‘I went on strike for my kids’

Alonzo FosterAlonzo Foster

This week I joined thousands of fast-food, airport, home care, and other underpaid workers in a day of action to demand a $15-an-hour minimum wage and the right to join together on the job. This was my first strike.

I never thought that I would be out in the streets protesting, but I also never imagined that I would have a job working for a multi-billion dollar corporation making poverty wages. I can’t survive on what I make now and, as a single dad to three kids, making the decision to go on strike was an easy call.

A little over a year ago, I received word that the mother of my three children had died of a drug overdose. As a result, my children were placed in the care of the Department of Children and Families and ever since I’ve been fighting with all that I have to get my kids home with me. I left my lucrative job as a stockbroker making a base salary of $80,000 in Selma, North Carolina, to work for another multibillion dollar company – KFC.

While working there has its advantages, such as great customers and a flexible schedule to ensure that I am able to spend time with my kids, the company pays poverty wages and offers no benefits. I’m not eligible for benefits, so I rely on Mass Health for my medical coverage and disability.

Despite my past experience and college degree, I am paid a measly $10 an hour. I piece together my paychecks week to week to cover my basic needs all while trying to save enough money to cover legal fees so that I can gain custody of my children.

I believe that in America if you work hard you should be able to afford a roof over your head and to provide for your family. But that is not a guarantee working at KFC. The fast-food industry brings in billions of dollars in revenue each year and can afford to pay workers a decent wage that would lift so many families up out of poverty, Instead they continue to take part in the race to the bottom, holding families and communities back.

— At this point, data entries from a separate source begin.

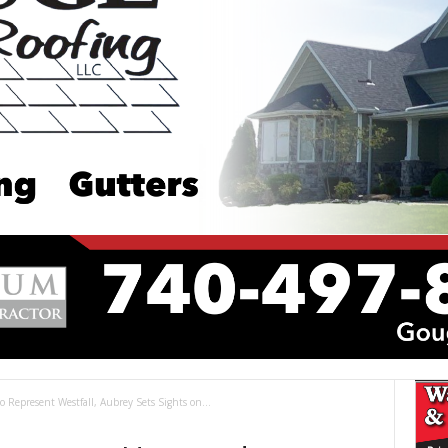
Represent Westfall, Aubrey Sets Sights on...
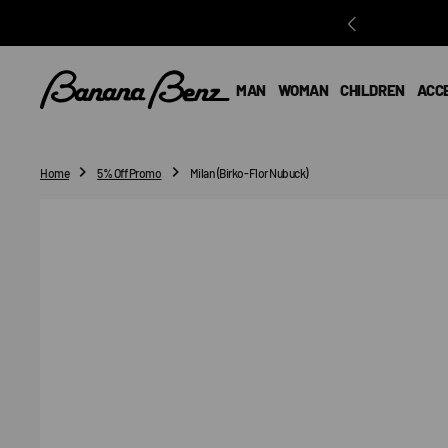
O
N
T
E
MAN
WOMAN
CHILDREN
ACC
N
T
Home
5% Off Promo
Milan (Birko-Flor Nubuck)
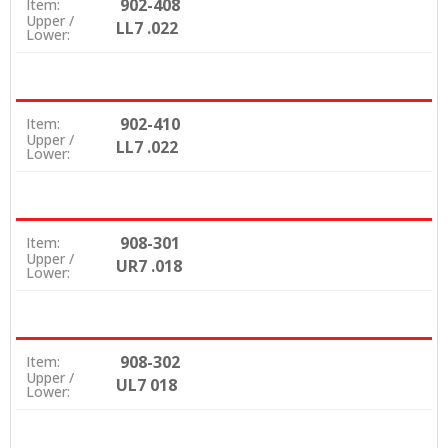
902-408
Item:
Upper /
LL7 .022
Lower:
902-410
Item:
Upper /
LL7 .022
Lower:
908-301
Item:
Upper /
UR7 .018
Lower:
908-302
Item:
Upper /
UL7 018
Lower:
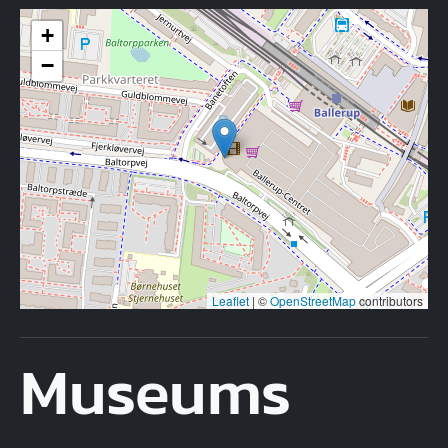
+
−
Leaflet
|
©
OpenStreetMap
contributors
Museums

Working in fast food has been an eye opener. People are paid far too little to support their families, but I’ve come to learn it’s not just in fast food. There are 64 million people like me – whether we work in fast food, child care, home care, airports, or colleges – who are left to make some of the same daunting decisions each week. We are fathers, mothers, even grandparents. We’re the heads of our households, and in many instances, we are the sole income earners for our families.

This week’s strike was much bigger than me. The Fight for $15 has shown that when working people take action, we can win real change. We took to the streets for our biggest and loudest protest yet, and we’ll do whatever it takes to win the wages we need to survive.

I deserve more. My kids deserve more. And that’s why I went on strike.

Alonzo Foster is a Dorchester resident.